What roles do machines play in people’s lives? Some people think that machines make their lives more convenient, while others worry that machines might replace humans someday. As for Conrad Tucker, machines are tools that help enhance human capabilities.
“What I’m very interested in doing is getting machines to observe our physical universe or simulations of the physical universe and developing a type of learning so that they can work side by side humans to make systems more efficient,” said Tucker, a professor who will join Carnegie Mellon University’s Department of Mechanical Engineering in fall 2019.
Prior to coming to CMU, Tucker taught courses in the engineering design and industrial and manufacturing engineering departments at The Pennsylvania State University. He also directed the Design Analysis Technology Advancement (D.A.T.A) Laboratory, which focuses on advancing human-machine learning using large scale, disparate data.
So how exactly can machines enhance human capabilities? For the past two years, Tucker’s research team has been developing methods that teach computers to generate original design ideas and determine the feasibility of those ideas. “I envision a world where anyone could have an idea, and that idea could be realized through the help of machines,” said Tucker. “It’s really what we want to get at—the creativity of humans—and reduce the barriers that exist to getting something from your head to the conceptual and real world.”
If your goal is to develop robust AI algorithms, you also have to think about the integrity of the cyber system that enables AI to happen.Conrad Tucker, Professor, Department of Mechanical Engineering, Carnegie Mellon University
Tucker plans to advance this research thrust at CMU, and also aims to develop a virtual reality learning environment for students. The current teaching practice is a one-size-fits-all operation where students sit in a classroom and listen to their instructor explaining concepts. However, not every student learns in the same way. With virtual reality engineering simulations, students can immerse themselves in a manufacturing environment for example, and customize learning concepts based on their educators’ guidelines.
This gamified setting ties closely with Tucker’s previous research about using game design features to enhance user engagement. Like smartphone and TV screens, virtual reality is another piece of hardware that people use to consume content. If Hollywood can make its audience sit in front of a screen for hours watching pixels change, we may be able to enchant our students in a similar way too. “How can we leverage some of these concepts that make games or interactive or passive media consumption engaging for education? That’s really what we’re trying to do: gamification for education,” said Tucker.
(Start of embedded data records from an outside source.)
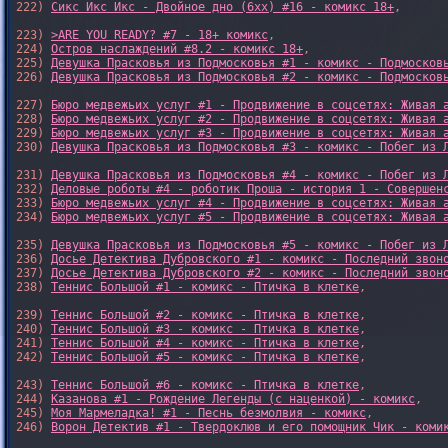
222) 
Сикс Икс Икс - Двойное дно (6xx) #16 - комикс 18+
,

223) 
>ARE YOU READY? #7 - 18+ комикс
,

224) 
Остров наслаждений #8.2 - комикс 18+
,

225) 
Девушка Прасковья из Подмосковья #1 - комикс - Подмосков
226) 
Девушка Прасковья из Подмосковья #2 - комикс - Подмосков
227) 
Бюро медвежьих услуг #1 - Продвижение в соцсетях: Живая 
228) 
Бюро медвежьих услуг #2 - Продвижение в соцсетях: Живая 
229) 
Бюро медвежьих услуг #3 - Продвижение в соцсетях: Живая 
230) 
Девушка Прасковья из Подмосковья #3 - комикс - Побег из 
231) 
Девушка Прасковья из Подмосковья #4 - комикс - Побег из 
232) 
Деловые роботы #4 - роботик Проша - история 1 - Совершен
233) 
Бюро медвежьих услуг #4 - Продвижение в соцсетях: Живая 
234) 
Бюро медвежьих услуг #5 - Продвижение в соцсетях: Живая 
235) 
Девушка Прасковья из Подмосковья #5 - комикс - Побег из 
236) 
Досье Детектива Дубровского #1 - комикс - Последний звон
237) 
Досье Детектива Дубровского #2 - комикс - Последний звон
238) 
Теннис Большой #1 - комикс - Птичка в клетке
,

239) 
Теннис Большой #2 - комикс - Птичка в клетке
,

240) 
Теннис Большой #3 - комикс - Птичка в клетке
,

241) 
Теннис Большой #4 - комикс - Птичка в клетке
,

242) 
Теннис Большой #5 - комикс - Птичка в клетке
,

243) 
Теннис Большой #6 - комикс - Птичка в клетке
,

244) 
Казанова #1 - Рождение Легенды (с наценкой) - комикс
,

245) 
Моя Мармеладка! #1 - Песнь безмолвия - комикс
,

246) 
Ворон Детектив #1 - Твердоклюв и его помощник Чик - коми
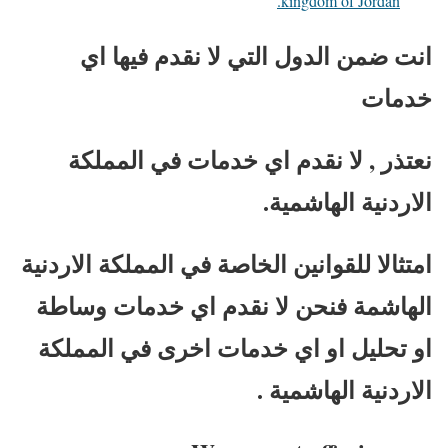
kingdom of Jordan.
انت ضمن الدول التي لا نقدم فيها اي
خدمات
نعتذر , لا نقدم اي خدمات في المملكة
الاردنية الهاشمية.
امتثالا للقوانين الخاصة في المملكة الاردنية
الهاشمة فنحن لا نقدم اي خدمات وساطة
او تحليل او اي خدمات اخرى في المملكة
الاردنية الهاشمية .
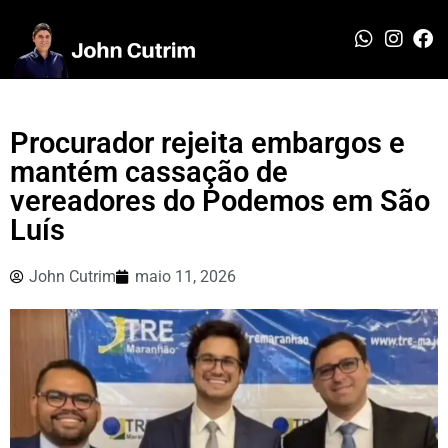
Procurador rejeita embargos e
mantém cassação de
vereadores do Podemos em São
Luís
John Cutrim
maio 11, 2026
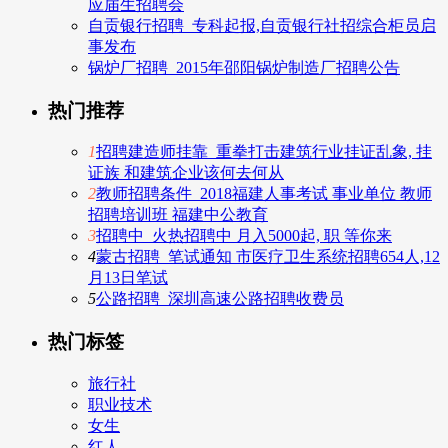
应届生招聘会
自贡银行招聘_专科起报,自贡银行社招综合柜员启
事发布
锅炉厂招聘_2015年邵阳锅炉制造厂招聘公告
热门推荐
1
招聘建造师挂靠_重拳打击建筑行业挂证乱象, 挂
证族 和建筑企业该何去何从
2
教师招聘条件_2018福建人事考试 事业单位 教师
招聘培训班 福建中公教育
3
招聘中_火热招聘中 月入5000起, 职 等你来
4
蒙古招聘_笔试通知 市医疗卫生系统招聘654人,12
月13日笔试
5
公路招聘_深圳高速公路招聘收费员
热门标签
旅行社
职业技术
女生
红人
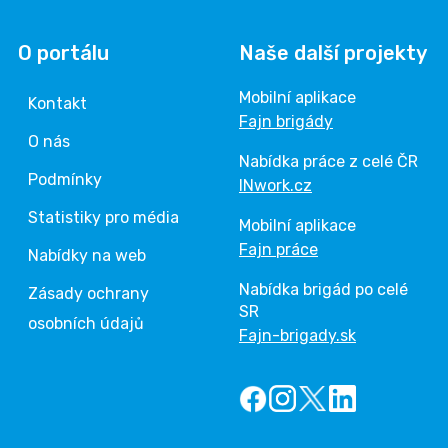
O portálu
Naše další projekty
Mobilní aplikace
Kontakt
Fajn brigády
O nás
Nabídka práce z celé ČR
Podmínky
INwork.cz
Statistiky pro média
Mobilní aplikace
Fajn práce
Nabídky na web
Nabídka brigád po celé
Zásady ochrany
SR
osobních údajů
Fajn-brigady.sk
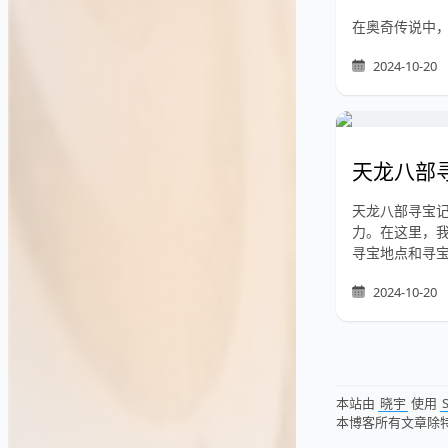
在奥奇传说中
2024-10-20
天龙八部
天龙八部寻宝
力。在这里，
寻宝地点和寻
2024-10-20
本站由
晓宇
使用
S
本博客所有文章除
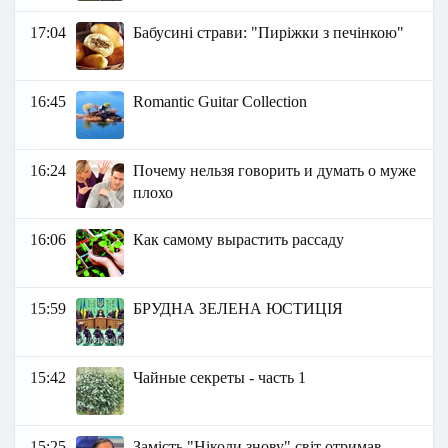
17:04
Бабусині страви: "Пиріжки з печінкою"
16:45
Romantic Guitar Collection
16:24
Почему нельзя говорить и думать о муже
плохо
16:06
Как самому вырастить рассаду
15:59
БРУДНА ЗЕЛЕНА ЮСТИЦІЯ
15:42
Чайные секреты - часть 1
15:25
Замість "Ніколи знову" світ отримав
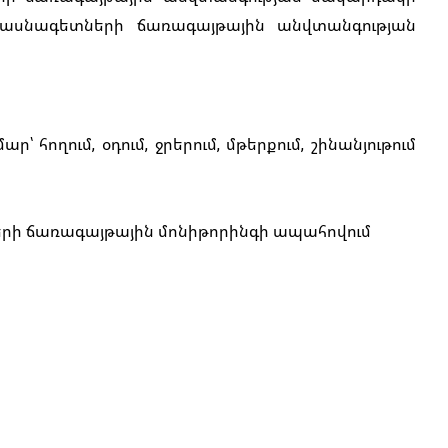
 մասնագետների ճառագայթային անվտանգության
ում, օդում, ջրերում, մթերքում, շինանյութում
երի ճառագայթային մոնիթորինգի ապահովում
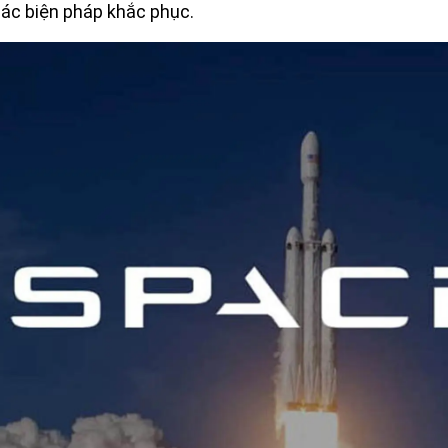
ác biện pháp khắc phục.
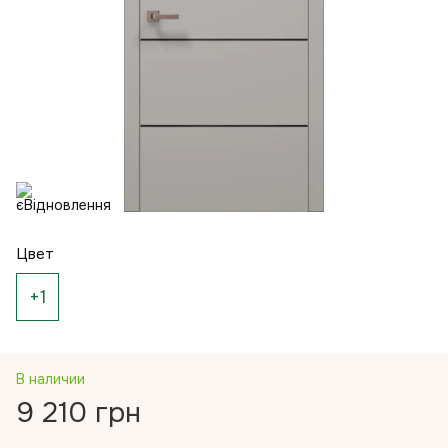
Цвет
+1
В наличии
9 210 грн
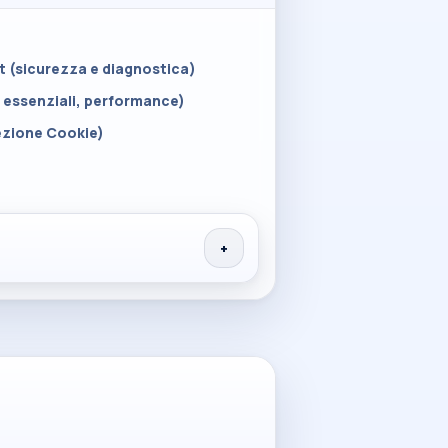
nt (sicurezza e diagnostica)
ti essenziali, performance)
sezione Cookie)
+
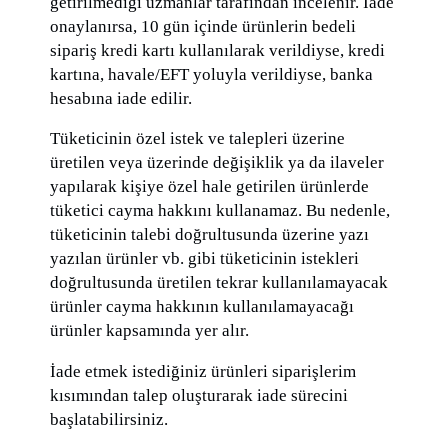
getirilmediği uzmanlar tarafından incelenir. İade
onaylanırsa, 10 gün içinde ürünlerin bedeli
sipariş kredi kartı kullanılarak verildiyse, kredi
kartına, havale/EFT yoluyla verildiyse, banka
hesabına iade edilir.
Tüketicinin özel istek ve talepleri üzerine
üretilen veya üzerinde değişiklik ya da ilaveler
yapılarak kişiye özel hale getirilen ürünlerde
tüketici cayma hakkını kullanamaz. Bu nedenle,
tüketicinin talebi doğrultusunda üzerine yazı
yazılan ürünler vb. gibi tüketicinin istekleri
doğrultusunda üretilen tekrar kullanılamayacak
ürünler cayma hakkının kullanılamayacağı
ürünler kapsamında yer alır.
İade etmek istediğiniz ürünleri siparişlerim
kısımından talep oluşturarak iade sürecini
başlatabilirsiniz.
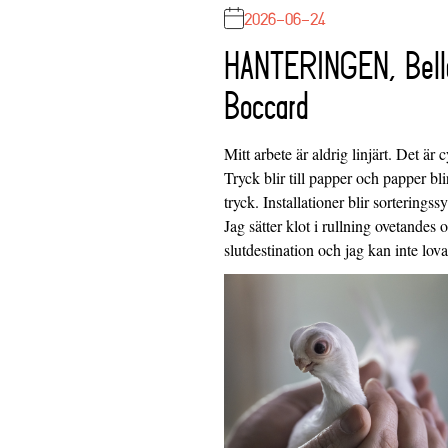
2026-06-24
HANTERINGEN, Bell
Boccard
Mitt arbete är aldrig linjärt. Det är c
Tryck blir till papper och papper blir
tryck. Installationer blir sorteringss
Jag sätter klot i rullning ovetandes
slutdestination och jag kan inte lo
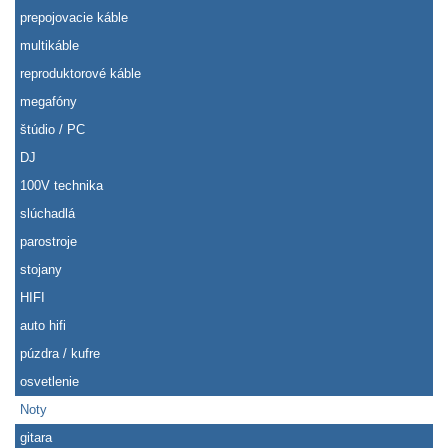
prepojovacie káble
multikáble
reproduktorové káble
megafóny
štúdio / PC
DJ
100V technika
slúchadlá
parostroje
stojany
HIFI
auto hifi
púzdra / kufre
osvetlenie
Noty
gitara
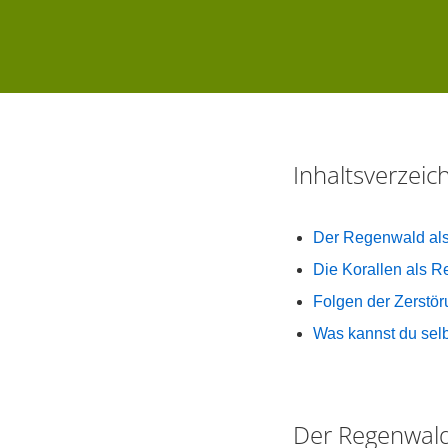
Inhaltsverzei
Der Regenwald als
Die Korallen als 
Folgen der Zerstö
Was kannst du selb
Der Regenwald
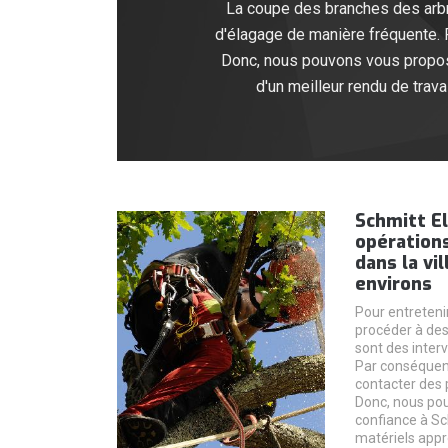
La coupe des branches des arbre
d'élagage de manière fréquente. 
Donc, nous pouvons vous propose
d'un meilleur rendu de trav
Schmitt El
opérations
dans la vi
environs
Pour entretenir
procéder à des
sont des interve
Par conséquent
contacter des 
Donc, nous pou
confiance à Sch
matériels appr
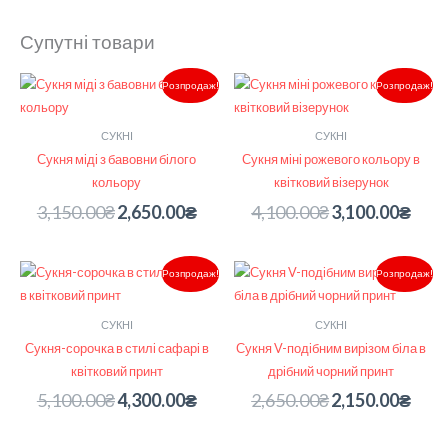
Супутні товари
Оригінальна
Поточна
Оригінальна
Поточ
Розпродаж!
Розпродаж!
ціна:
ціна:
ціна:
ціна:
3,150.00₴.
2,650.00₴.
4,100.00₴.
3,100.
СУКНІ
СУКНІ
Сукня міді з бавовни білого
Сукня міні рожевого кольору в
кольору
квітковий візерунок
3,150.00
₴
2,650.00
₴
4,100.00
₴
3,100.00
₴
Оригінальна
Поточна
Оригінальна
Поточ
Розпродаж!
Розпродаж!
ціна:
ціна:
ціна:
ціна:
5,100.00₴.
4,300.00₴.
2,650.00₴.
2,150.
СУКНІ
СУКНІ
Сукня-сорочка в стилі сафарі в
Сукня V-подібним вирізом біла в
квітковий принт
дрібний чорний принт
5,100.00
₴
4,300.00
₴
2,650.00
₴
2,150.00
₴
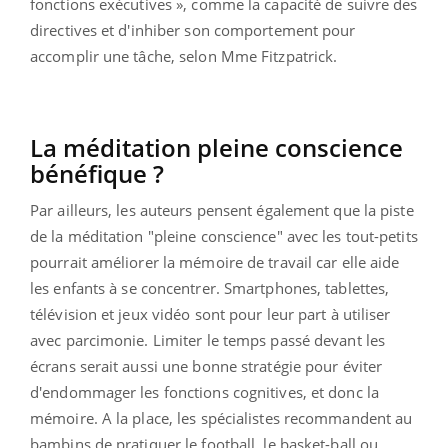
fonctions exécutives », comme la capacité de suivre des
directives et d'inhiber son comportement pour
accomplir une tâche, selon Mme Fitzpatrick.
La méditation pleine conscience
bénéfique ?
Par ailleurs, les auteurs pensent également que la piste
de la méditation "pleine conscience" avec les tout-petits
pourrait améliorer la mémoire de travail car elle aide
les enfants à se concentrer. Smartphones, tablettes,
télévision et jeux vidéo sont pour leur part à utiliser
avec parcimonie. Limiter le temps passé devant les
écrans serait aussi une bonne stratégie pour éviter
d'endommager les fonctions cognitives, et donc la
mémoire. A la place, les spécialistes recommandent au
bambins de pratiquer le football, le basket-ball ou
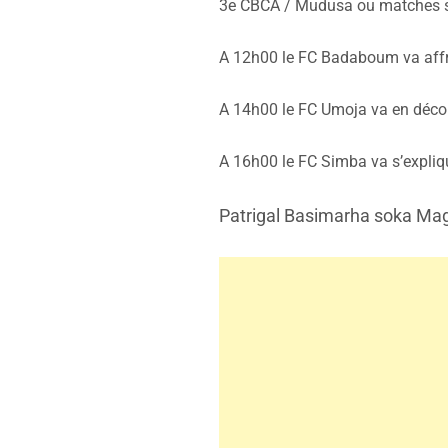
3e CBCA / Mudusa ou matches 
A 12h00 le FC Badaboum va aff
A 14h00 le FC Umoja va en déco
A 16h00 le FC Simba va s’expliqu
Patrigal Basimarha soka Mag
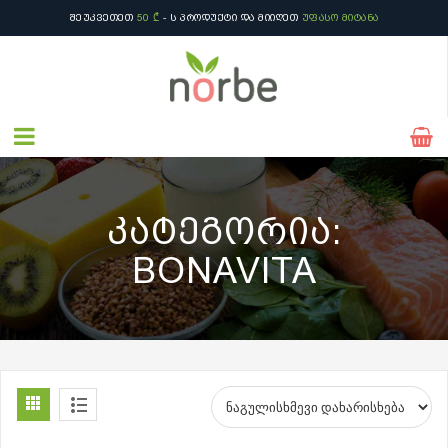
ᲨᲔᲣᲙᲕᲔᲗᲔᲗ
50 ₾
- Ს ᲞᲠᲝᲓᲣᲥᲢᲘ ᲓᲐ ᲛᲘᲘᲦᲔᲗ
ᲣᲤᲐᲡᲝ ᲛᲘᲢᲐᲜᲐ
ᲨᲔᲣᲙᲕᲔᲗᲔᲗ
50 ₾
- Ს ᲞᲠᲝᲓᲣᲥᲢᲘ ᲓᲐ ᲛᲘᲘᲦᲔᲗ
ᲣᲤᲐᲡᲝ ᲛᲘᲢᲐᲜᲐ
ᲙᲐᲢᲔᲒᲝᲠᲘᲐ:
BONAVITA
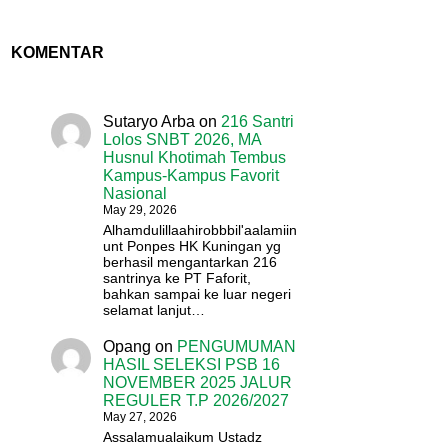
KOMENTAR
Sutaryo Arba
on
216 Santri
Lolos SNBT 2026, MA
Husnul Khotimah Tembus
Kampus-Kampus Favorit
Nasional
May 29, 2026
Alhamdulillaahirobbbil'aalamiin
unt Ponpes HK Kuningan yg
berhasil mengantarkan 216
santrinya ke PT Faforit,
bahkan sampai ke luar negeri
selamat lanjut…
Opang
on
PENGUMUMAN
HASIL SELEKSI PSB 16
NOVEMBER 2025 JALUR
REGULER T.P 2026/2027
May 27, 2026
Assalamualaikum Ustadz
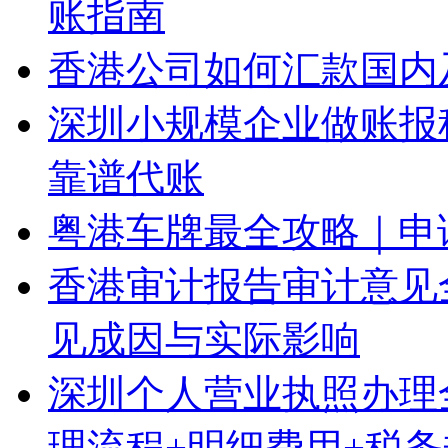
账指南
香港公司如何汇款国内
深圳小规模企业做账报
靠谱代账
粤港车牌最全攻略｜申
香港审计报告审计意见
见成因与实际影响
深圳个人营业执照办理
理流程+明细费用+税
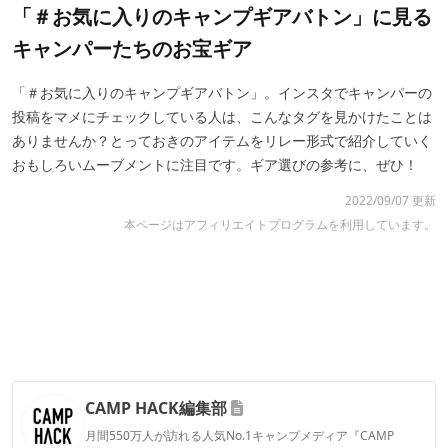
「＃お気に入りのキャンプギアバトン」に見る
キャンパーたちのお宝ギア
「＃お気に入りのキャンプギアバトン」。インスタでキャンパーの
投稿をマメにチェックしている人は、こんなタグを見かけたことは
ありませんか？とっておきのアイテムをリレー形式で紹介していく
おもしろいムーブメントに注目です。ギア選びの参考に、ぜひ！
2022/09/07 更新
本ページはアフィリエイトプログラムを利用しています。
CAMP HACK編集部
月間550万人が訪れる人気No.1キャンプメディア『CAMP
Aside from advancing education, Tucker also wants to protect the infrastructure of our cyber environment. We live in an interconnected world where data is shared across people and systems. Though we use all these data for positive applications such as education and healthcare, that data might become corrupted and threaten many artificial intelligence (AI) algorithms. “If your goal is to develop robust AI algorithms, you also have to think about the integrity of the cyber system that enables AI to happen,” Tucker explained. Thus, he aims to develop algorithms that can detect and mitigate possible exploits.
With all these great ideas in mind, Tucker is excited to join CMU, an environment that promotes collaboration, scientific discovery, and scholarly advancement. CMU’s famous motto, “my heart is in the work,” aligns closely with his personal value that work is far beyond an obligation or a chore. “I really like to think of it more like a passion and having fun,” he said. “And academia is really an environment where I’m doing what I love.”